------ BRANO DEL DOCUMENTO ------
Amo il cinema; la mia passione per il genere noir ha sempre influenzato il mio background di regista/sceneggiatore ed il mio modo di scrivere, ma nel caso di Quetti mi piace pensare ad un confluire di queste tre forme artistiche. Per come l’ho immaginato Quetti è un tipico antieroe dei film di John Huston, in una città indefinita ma reale, dalle ambientazioni surreali e forti di un fumetto di Frank Miller, in cui l’ispettore risolve omicidi, all’apparenza impensabili, grazie ad una logica innata e ad un forte spirito di osservazione, come numerosi illustri predecessori. Penso che questa caratteristica riesca ad uscire fuori dalle pagine del libro, infatti spesso mi hanno chiesto se avrei dato un’evoluzione, come fumetto o come serie tv, a queste storie.
La forma del racconto, secondo te, ti ha aiutato nel costruire l’immaginario del tuo personaggio o con un romanzo avresti avuto una dimensione narrativa diversa?
Penso che il racconto, in questo caso, snellisca la narrazione, velocizzandone la fruizione e riuscendo a proiettarci nel pieno della vicenda sin dalle prime righe, poiché la realtà in cui si muove il protagonista viene descritta solo in funzione dello svolgersi della storia; questo fa si che ogni racconto aggiunga un tassello all’immaginario del lettore, senza però privarlo della curiosità e del gusto della scoperta. Sicuramente questo ha influenzato lo svilupparsi del mondo descritto in Anime Assassine. Per come lo vedo io, il romanzo avrebbe avuto un altro taglio, permettendomi di andare più a fondo nel microcosmo in cui si muovono i personaggi, ma ho preferito che molte cose non dette avessero più peso di quelle conosciute. Inoltre la forma del racconto ha permesso che ogni storia fosse una cosa a se, e che l’ordine con cui le incontriamo, all’interno del libro, non seguisse un percorso cronologico ma evolutivo, dai toni puramente gialli del primo racconto a quelli profondamente noir dell’ultimo.
Perché, dovendo scegliere un genere narrativo per debuttare, hai scelto proprio il giallo?
------
ESERCIZI:
• 1. Modifica il passo dell'intervista compreso tra "La forma del racconto, secondo" e "dimensione narrativa diversa?", estremi inclusi, e riscrivilo sostituendo "personaggio" con "protagonista".
• 2. Scrivi il seguito dell'intervista sull'ispettore Quetti a partire dall'ultima frase riportata.
I dati non hanno alcun ruolo in questo lavoro.
------ DATI FORNITI ------
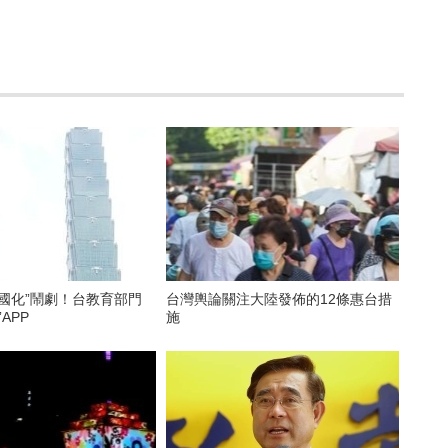
國化”鬧劇！台教育部門
台灣輿論關注大陸發佈的12條惠台措
APP
施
------
LE TUE RISPOSTE:
• 1.
La forma del racconto, secondo te, ti ha aiutato nel costruire l’immaginario del tuo protagonista o con un romanzo avresti avuto una dimensione narrativa diversa?

• 2.
Lo ritengo il genere più completo e quello che più si presta a molteplici sfumature; mi piace la sua complessità, la suspence e la curiosità che crescono in un ritmo scorrevole, e la sfida che nasce con il fruitore, nel mostrargli qualcosa che poi è tutt’altro. In Anime Assassine ho cercato proprio di valorizzare tutti questi aspetti, ed in particolare proprio l’ultimo, tentando di nascondere l’inaspettato fino all’ultima pagina, non solo all’interno dei singoli racconti, ma anche nella totalità dell’opera, affidando all’ultima storia, delle sette di cui è composto il libro, quel risvolto improvviso che mette in discussione tutto il personaggio conosciuto fino a quel momento.
Cosa ti diverte di più e cosa ti spaventa di più di quello che scrivi?
La parte più divertente è affidare dei particolari, fisici o comportamentali, di persone che conosco ai personaggi che creo; questo mi aiuta a renderli più veri. Quello che più mi spaventa è la considerazione sulla società umana, che si estrapola dai fatti riportati da giornali e tv, e che ho impresso nel senso di Anime Assassine: il male fa parte dell’animo umano, alcune volte è una piega nascosta del carattere, altre volte ha una maschera anonima, altre ancora si nasconde dietro all’impensabile; ma nonostante la società si evolva e muti sono sempre vendetta, potere e denaro a macchiare le mani di sangue. Pur non ispirandosi ad alcun fatto o persona reale i personaggi sono impregnati proprio di questo senso, ed immersi in un’ambientazione indefinita per rendere il messaggio ancora più universale e vicino a noi; questa pessimistica sfiducia nell’essere umano è quello che più mi spaventa.